* _What this task involves_:
Output the data in full. Keep every word exact and exclude the pictures.

* _Stored data_:
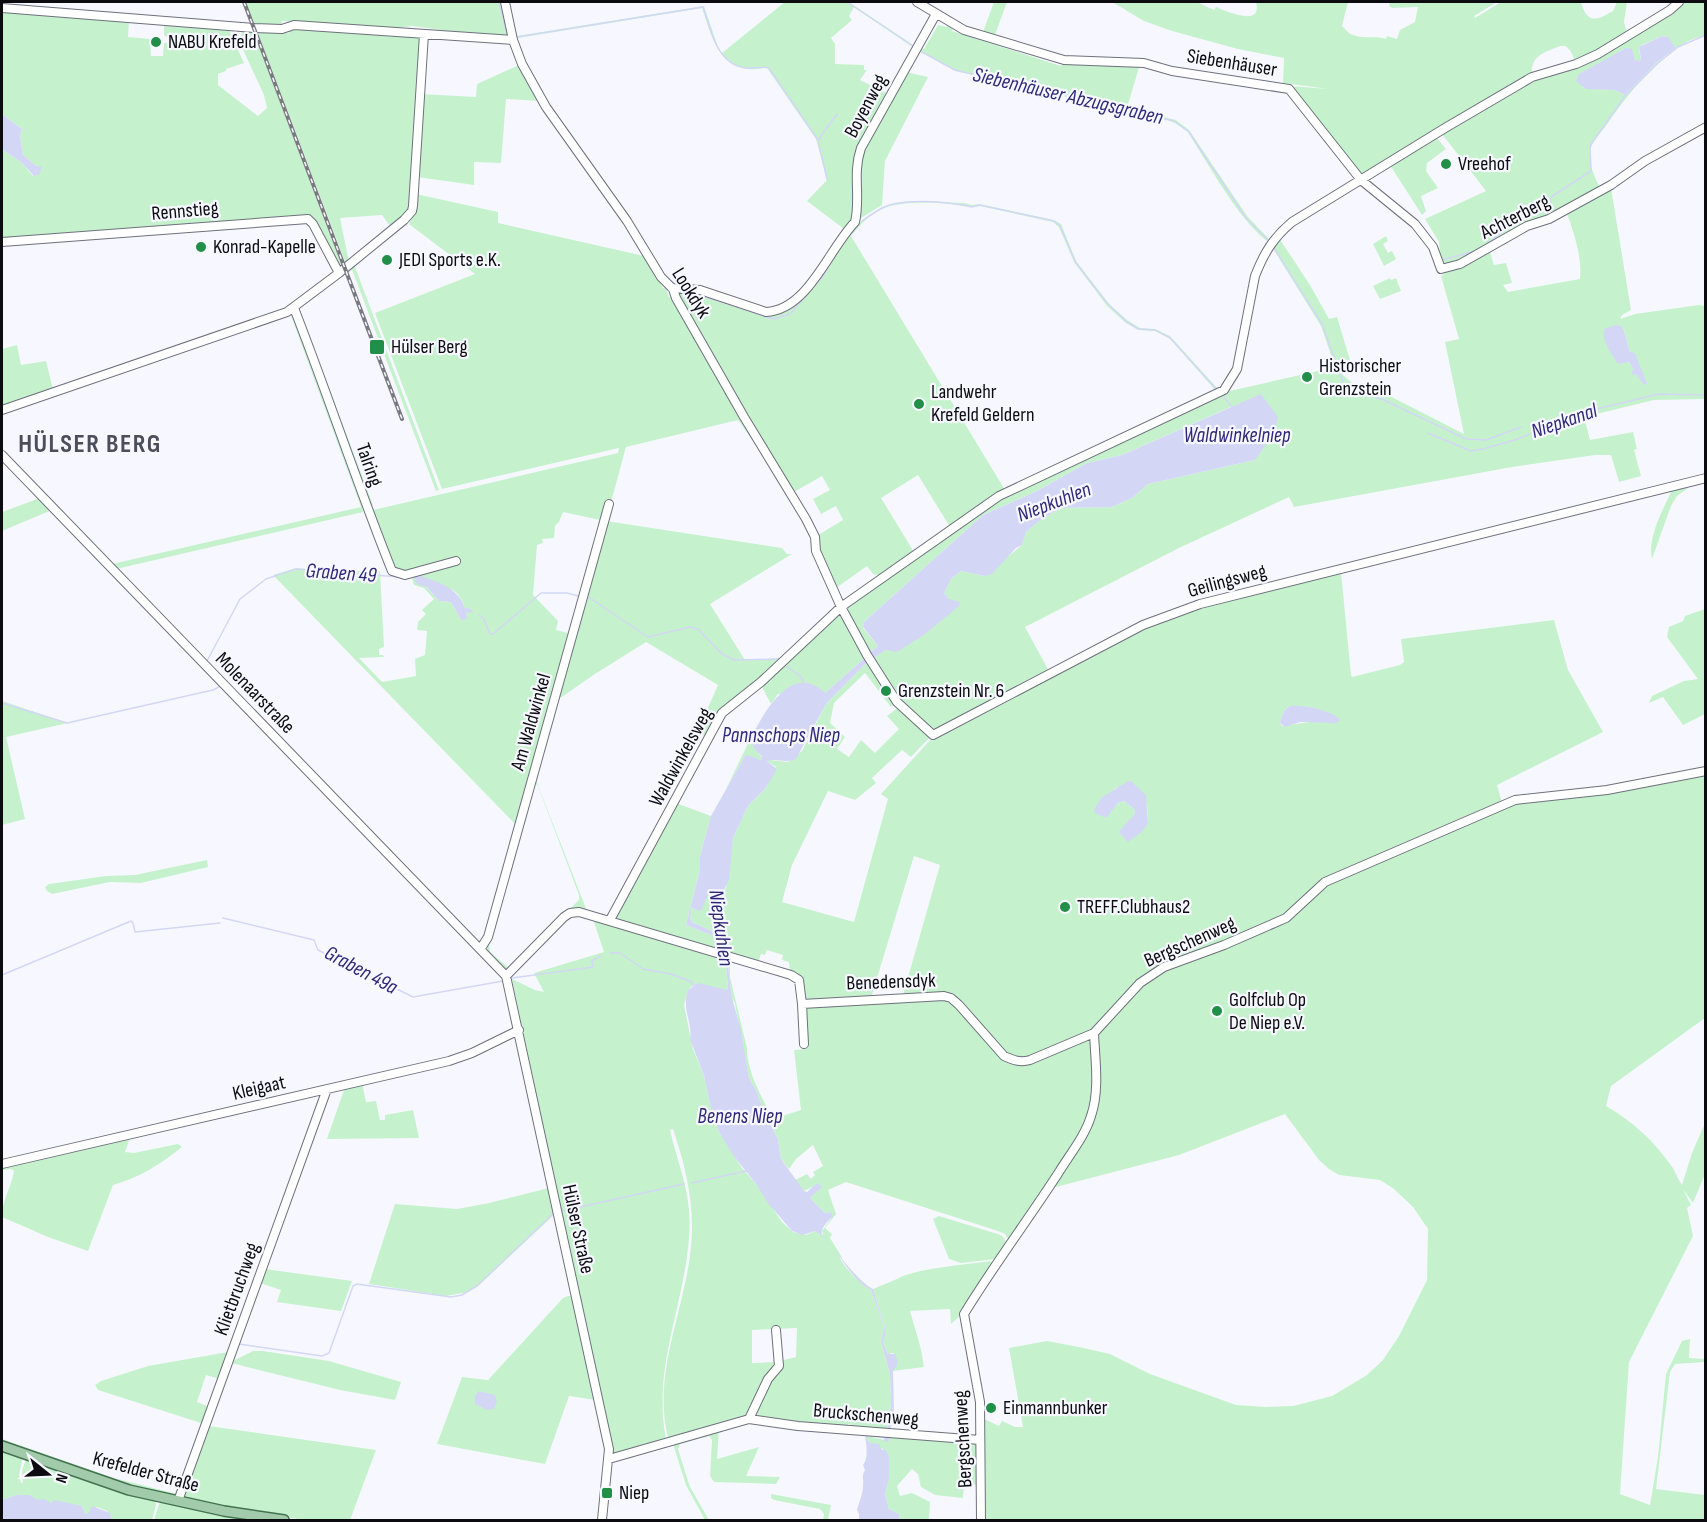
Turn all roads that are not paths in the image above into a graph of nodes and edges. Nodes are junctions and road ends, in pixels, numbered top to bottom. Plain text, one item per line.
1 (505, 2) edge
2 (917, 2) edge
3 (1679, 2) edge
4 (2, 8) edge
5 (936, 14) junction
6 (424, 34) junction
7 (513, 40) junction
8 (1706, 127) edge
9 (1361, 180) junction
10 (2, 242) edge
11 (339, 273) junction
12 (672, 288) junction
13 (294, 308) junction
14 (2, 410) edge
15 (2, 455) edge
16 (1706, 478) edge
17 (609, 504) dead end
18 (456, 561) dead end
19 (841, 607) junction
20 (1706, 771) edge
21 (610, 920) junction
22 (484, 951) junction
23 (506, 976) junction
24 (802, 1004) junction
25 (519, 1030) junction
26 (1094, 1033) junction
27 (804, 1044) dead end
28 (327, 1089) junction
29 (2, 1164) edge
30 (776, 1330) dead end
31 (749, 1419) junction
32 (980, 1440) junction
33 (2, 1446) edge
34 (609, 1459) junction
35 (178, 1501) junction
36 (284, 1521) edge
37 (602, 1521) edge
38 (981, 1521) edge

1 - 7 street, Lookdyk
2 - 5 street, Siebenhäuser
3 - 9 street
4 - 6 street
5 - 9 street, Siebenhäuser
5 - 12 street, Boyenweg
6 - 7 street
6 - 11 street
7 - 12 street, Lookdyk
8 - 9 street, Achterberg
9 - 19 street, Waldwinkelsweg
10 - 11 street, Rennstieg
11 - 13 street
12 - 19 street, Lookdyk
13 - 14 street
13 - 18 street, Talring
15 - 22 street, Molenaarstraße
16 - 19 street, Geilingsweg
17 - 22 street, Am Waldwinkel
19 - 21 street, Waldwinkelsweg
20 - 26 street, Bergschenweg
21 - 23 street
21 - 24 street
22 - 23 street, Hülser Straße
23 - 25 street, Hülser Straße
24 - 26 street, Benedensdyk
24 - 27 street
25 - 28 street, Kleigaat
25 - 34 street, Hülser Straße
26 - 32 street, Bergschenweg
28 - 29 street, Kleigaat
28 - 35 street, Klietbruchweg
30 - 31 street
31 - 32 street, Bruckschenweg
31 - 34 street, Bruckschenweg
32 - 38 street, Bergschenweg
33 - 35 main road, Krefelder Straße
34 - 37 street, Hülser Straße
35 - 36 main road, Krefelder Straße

* _Answer to this task_:
Turn all roads that are not paths in the image above into a graph of nodes and edges. Nodes are junctions and road ends, in pixels, numbered top to bottom. Plain text, one item per line.
1 (505, 2) edge
2 (917, 2) edge
3 (1679, 2) edge
4 (2, 8) edge
5 (936, 14) junction
6 (424, 34) junction
7 (513, 40) junction
8 (1706, 127) edge
9 (1361, 180) junction
10 (2, 242) edge
11 (339, 273) junction
12 (672, 288) junction
13 (294, 308) junction
14 (2, 410) edge
15 (2, 455) edge
16 (1706, 478) edge
17 (609, 504) dead end
18 (456, 561) dead end
19 (841, 607) junction
20 (1706, 771) edge
21 (610, 920) junction
22 (484, 951) junction
23 (506, 976) junction
24 (802, 1004) junction
25 (519, 1030) junction
26 (1094, 1033) junction
27 (804, 1044) dead end
28 (327, 1089) junction
29 (2, 1164) edge
30 (776, 1330) dead end
31 (749, 1419) junction
32 (980, 1440) junction
33 (2, 1446) edge
34 (609, 1459) junction
35 (178, 1501) junction
36 (284, 1521) edge
37 (602, 1521) edge
38 (981, 1521) edge

1 - 7 street, Lookdyk
2 - 5 street, Siebenhäuser
3 - 9 street
4 - 6 street
5 - 9 street, Siebenhäuser
5 - 12 street, Boyenweg
6 - 7 street
6 - 11 street
7 - 12 street, Lookdyk
8 - 9 street, Achterberg
9 - 19 street, Waldwinkelsweg
10 - 11 street, Rennstieg
11 - 13 street
12 - 19 street, Lookdyk
13 - 14 street
13 - 18 street, Talring
15 - 22 street, Molenaarstraße
16 - 19 street, Geilingsweg
17 - 22 street, Am Waldwinkel
19 - 21 street, Waldwinkelsweg
20 - 26 street, Bergschenweg
21 - 23 street
21 - 24 street
22 - 23 street, Hülser Straße
23 - 25 street, Hülser Straße
24 - 26 street, Benedensdyk
24 - 27 street
25 - 28 street, Kleigaat
25 - 34 street, Hülser Straße
26 - 32 street, Bergschenweg
28 - 29 street, Kleigaat
28 - 35 street, Klietbruchweg
30 - 31 street
31 - 32 street, Bruckschenweg
31 - 34 street, Bruckschenweg
32 - 38 street, Bergschenweg
33 - 35 main road, Krefelder Straße
34 - 37 street, Hülser Straße
35 - 36 main road, Krefelder Straße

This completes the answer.